Cette "chute impressionnante ne permet plus de conserver des sites aussi coûteux", explique son président Marc Restellini, qui se fixe comme objectif "un redéploiement à moyen terme dans des locaux plus supportables économiquement".

L'entrée de la Pinacothèque de Paris Photo: JACQUES DEMARTHON/AFP L'entrée de la Pinacothèque de Paris
Photo: JACQUES DEMARTHON/AFP

Fondé en 2003 par l'historien d'art et actuel directeur Marc Restellini, la Pinacothèque possédait des locaux dans le quartier de la Madeleine à Paris, un quartier plus associé au luxe qu'à la culture.

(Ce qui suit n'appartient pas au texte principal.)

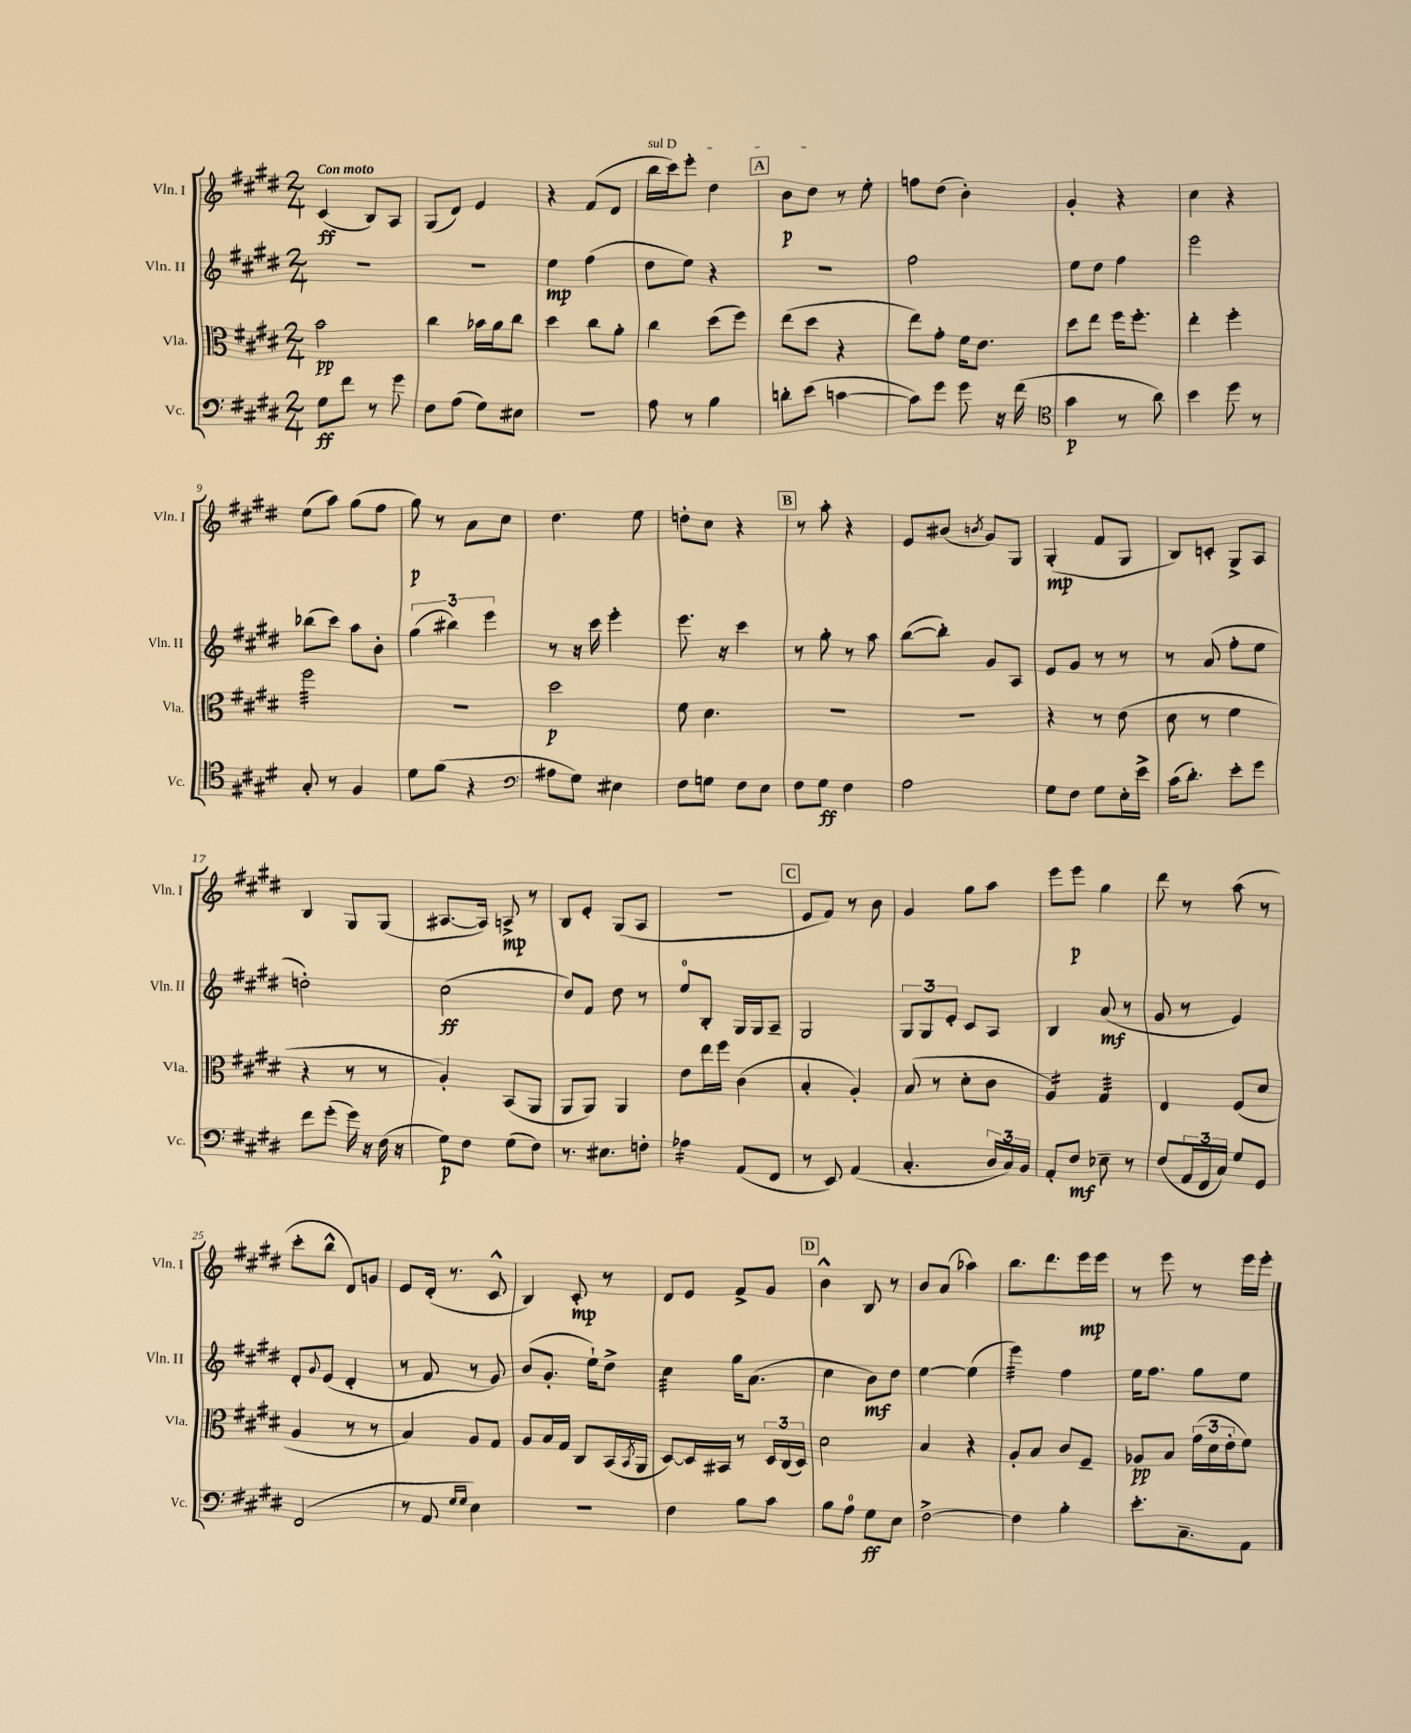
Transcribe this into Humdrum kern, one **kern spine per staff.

**kern	**kern	**kern	**kern
*staff4	*staff3	*staff2	*staff1
*clefF4	*clefC3	*clefG2	*clefG2
*k[f#c#g#d#]	*k[f#c#g#d#]	*k[f#c#g#d#]	*k[f#c#g#d#]
*M2/4	*M2/4	*M2/4	*M2/4
8G#	2b	2r	(4c#
8f#	.	.	.
8r	.	.	8B)
8g#	.	.	8A
=	=	=	=
8F#	4cc#	2r	(8G#
(8A	.	.	8d#)
8G#)	16b-	.	4e
.	16a	.	.
8E#	8cc#	.	.
=	=	=	=
2r	4dd#	4ee	4r
.	8cc#	(4ff#	(8f#
.	8a'	.	8d#
=	=	=	=
8A	4cc#	8dd#	16bb
.	.	.	16ccc#)
8r	.	8ee)	8eee'
4B	(8dd#	4r	4dd#
.	8ff#)	.	.
=	=	=	=
8d'	(8ee	2r	8b
(8e	8dd#	.	8dd#
[4c	4r	.	8r
.	.	.	8ee'
=	=	=	=
8c])	8ee)	2ff#	8ff
8g#	8g#'	.	(8dd#
8g#	16f#	.	4b')
.	8.e	.	.
16r	.	.	.
(16f#	.	.	.
=	=	=	=
*clefC4	*	*	*
4g#	8dd#	8ee	4g#'
.	8ee	8dd#	.
8r	16ff#	4ff#	4r
.	8.ff#'	.	.
8a)	.	.	.
=	=	=	=
4b	4ee'	2eee	4cc#
8dd#	4ff#'	.	4r
8r	.	.	.
=	=	=	=
8G#'	2ff#	(8bb-	(8ee
8r	.	8ccc#)	8aa)
4F#	.	8aa	(8gg#
.	.	8b'	8ff#
=	=	=	=
8d#	2r	(6gg#	8gg#)
(8f#	.	.	8r
.	.	6bb#)	.
4r	.	.	8a
.	.	6eee	.
.	.	.	8cc#
=	=	=	=
*clefF4	*	*	*
8A#	2dd#	8r	4.dd#
8G#)	.	16r	.
.	.	16ccc#	.
4E#	.	4eee'	.
.	.	.	8ee
=	=	=	=
8F#	8f#	8.eee	8dd'
8G	4.d#	.	8cc#
.	.	16r	.
8F#	.	4ccc#	4r
8E	.	.	.
=	=	=	=
8F#	2r	8r	8r
8G#	.	8gg#'	8aa'
4F#	.	8r	4r
.	.	8aa	.
=	=	=	=
2A	2r	([8bb	8e
.	.	8bb'])	(8b#
.	.	.	8qb
.	.	8g#	8g#)
.	.	8A	8G#
=	=	=	=
8G#	4r	8e	(4G#'
8F#	.	8g#	.
8G#	8r	8r	8f#
16E'	(8e	8r	8G#
16e^	.	.	.
=	=	=	=
(16c#	8d#	8r	8B)
8.d#')	.	.	.
.	8r	(8a	8c'
8e'	4f#	8ff#'	8G#^
8g#	.	8ee	8A
=	=	=	=
8f#	4r	2dd')	4B
(8g#'	.	.	.
16g#)	8r	.	8G#
16r	.	.	.
(16F#	8r	.	(8G#
16r	.	.	.
=	=	=	=
8G#)	4A')	(2cc#	[8.A#
8F#	.	.	.
.	.	.	16A#])
(8G#	(8BB	.	8A^
8F#)	8AA	.	8r
=	=	=	=
8.r	8AA	8dd#)	8B
.	8AA)	8f#	8e'
8.E#	.	.	.
.	4AA	8dd#	(8G#
8F'	.	8r	8A
=	=	=	=
4A-	8e	8ee	2r
.	16ee	8B'	.
.	16ff#	.	.
(8AA	(4c#	16G#	.
.	.	16G#	.
8FF#	.	8A~	.
=	=	=	=
8r	4B'	2G#	8e
8EE)	.	.	8f#)
(4AA	4A')	.	8r
.	.	.	8b
=	=	=	=
4.C#'	(8B	12G#	4g#
.	.	12G#	.
.	8r	.	.
.	.	12e'	.
.	8d#'	8c#	8gg#
24D#	8c#	8A	8aa
24C#)	.	.	.
24BB	.	.	.
=	=	=	=
8AA'	4A)	4B	8eee
8F#	.	.	8eee
8E-~	4G#	(8a	4gg#
8r	.	8r	.
=	=	=	=
(8F#	4E	8g#	8ddd#
24AA	.	8r	8r
24FF#	.	.	.
24C#)	.	.	.
8G#	(8F#	4e)	(8aa
8GG#	8d#	.	8r
=	=	=	=
(2FF#	4A	8d#'	8ccc#'
.	.	8qqg#	.
.	.	(8e	8bb^^
.	8r	4d#'	8d#)
.	8r	.	8g
=	=	=	=
8r	4B)	8r	8e
8AA	.	8f#	(16d#'
.	.	.	8.r
16qqG#	.	.	.
16qqG#	.	.	.
4E)	8A	8r	.
.	8G#	8g#)	8c#^^
=	=	=	=
2r	8A	(8b	4B)
.	16B	8.g#'	.
.	16G#	.	.
.	8C#	.	8c#'
.	.	16ee`)	.
.	(16BB	8dd#^	8r
.	8qBB	.	.
.	16AA	.	.
=	=	=	=
4F#	[8D#)	4cc#	8d#
.	16D#]	.	8e
.	16BB#	.	.
8B	8r	16gg#	8f#^
.	.	(8.a	.
8c#	24D#	.	8g#
.	(24C#	.	.
.	24D#)	.	.
=	=	=	=
8B	2d#	4cc#	4b^^
8A	.	.	.
8G#	.	8b)	8B
8E	.	8dd#	8r
=	=	=	=
[2F#^	4B	[4ee	8b
.	.	.	(8a
.	4r	(4ee]	4aa-)
=	=	=	=
4F#]	8A'	4eee)	8.bb
.	8B	.	.
.	.	.	8.ddd#
4B'	8c#	4ff#	.
.	8F#~	.	16eee
.	.	.	16eee
=	=	=	=
8.e'	8A-	16ee	8r
.	.	8.ff#	.
.	8B	.	8eee
8.C#~	.	.	.
.	(24g#	8gg#	8r
.	24d#	.	.
.	24e'	.	.
8AA	8f#)	8ee	16eee
.	.	.	16eee'
==	==	==	==
*-	*-	*-	*-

Son espace de 2000 mètres carrés a accueilli de belles expositions pour lesquelles le succès fut au rendez-vous: 450 000 visiteurs pour l'armée chinoise en terre cuite de l'empereur Qin en 2008, 700 000 pour le XVIIe siècle hollandais en 2010.

"Je me suis régalé pendant treize ans, et je suis particulièrement fier de certaines de nos expositions, comme "Pollock et le chamanisme" ou "Van Gogh-Hiroshige". Je n'ai pas de regrets", confie Marc Restellini.

Cette fermeture ne signifie pas pour autant la fin de la Pinacothèque. Son objectif est désormais d'ouvrir à Paris, "sous trois à quatre ans", un nouveau site consacré à l'art contemporain et un autre à la sculpture et aux arts premiers dans des locaux "plus supportables économiquement". Des discussions sont également en cours avec des institutions internationales pour lancer de toutes nouvelles structures "en Asie ou au Proche-Orient".